→ Provided text:

Protective services details. We found that the USMS's guidance on individual protective measures is outdated.10 The guidance does not address the use of equipment that has become more widely available in recent years, such as perimeter cameras, car alarms, home alarms, and cellular phones, and has not been updated to account for threats that are beyond the ability of the USMS alone to mitigate, such as the threat of retaliation by international terrorists. Further, the guidance still directs readers to offices and functions that were eliminated almost ten years ago.
Although specific protective measures must be selected based on the characteristics of each individual case, in the absence of risk-based standards we found that districts did not consistently apply similar protective measures in response to similar threats. For example, one district used the USMS Special Operations Group (SOG) (a specially trained and equipped unit deployed in high-risk law enforcement situations) extensively during a high-threat trial while another did not use the SOG at all for a similar high-threat trial. Likewise, the protective services details provided judges varied significantly in the protective measures implemented. The extent and appropriateness of the protective measures applied in each case could not be evaluated fully because the USMS does not complete after-action reports on the measures taken during high-threat trials or protective services details.
Without adequate risk-based standards, the USMS cannot effectively determine when districts should be provided additional resources to support high-threat trials or protective services details. In FY 2002, the USMS provided additional funding to districts to support 117 high-threat trials.11 However, in response to our national survey, districts estimated that about 20 percent of all trials in 2002 involved a "substantial potential for violence." Given that there were 12,817 trials completed in U.S. District Courts in FY 2002, the number of trials with "substantial" risks could have exceeded 2,400.12 Without adequate risk-based standards, and without after-action reports to evaluate and improve its protection of the judiciary, the USMS cannot effectively ensure that the most significant risks are addressed and that resources are used appropriately.

[Chart understanding data]
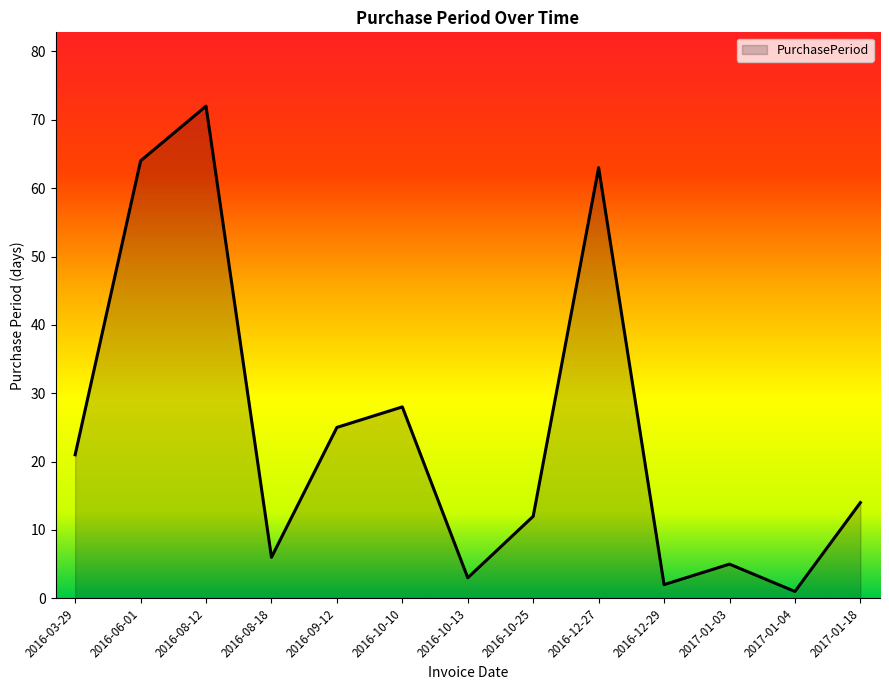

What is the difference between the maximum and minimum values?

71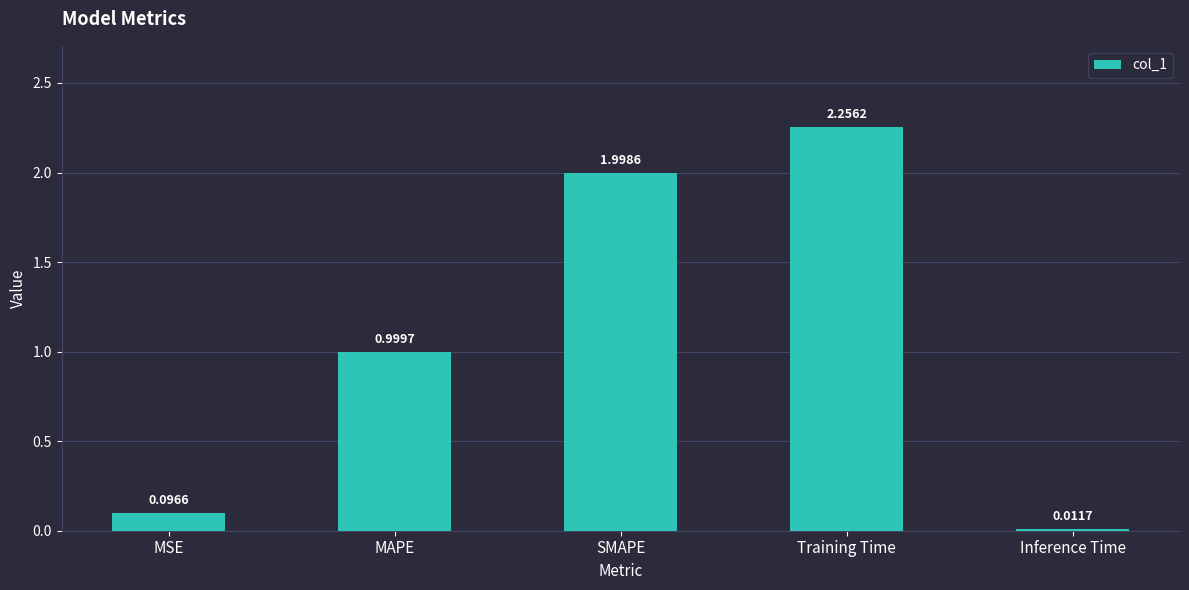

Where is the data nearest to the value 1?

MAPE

→ What to do:
- 1) From the passage on USMS protective measures, list the equipment that it says has become more widely available in recent years but is not addressed by the guidance.
- 2) Reproduce the passage on USMS protective measures from "Protective services details. We" up to and including "ten years ago.".

→ Results for each task:
- 1)
- Perimeter cameras
- Car alarms
- Home alarms
- Cellular phones

- 2)
Protective services details. We found that the USMS's guidance on individual protective measures is outdated.10 The guidance does not address the use of equipment that has become more widely available in recent years, such as perimeter cameras, car alarms, home alarms, and cellular phones, and has not been updated to account for threats that are beyond the ability of the USMS alone to mitigate, such as the threat of retaliation by international terrorists. Further, the guidance still directs readers to offices and functions that were eliminated almost ten years ago.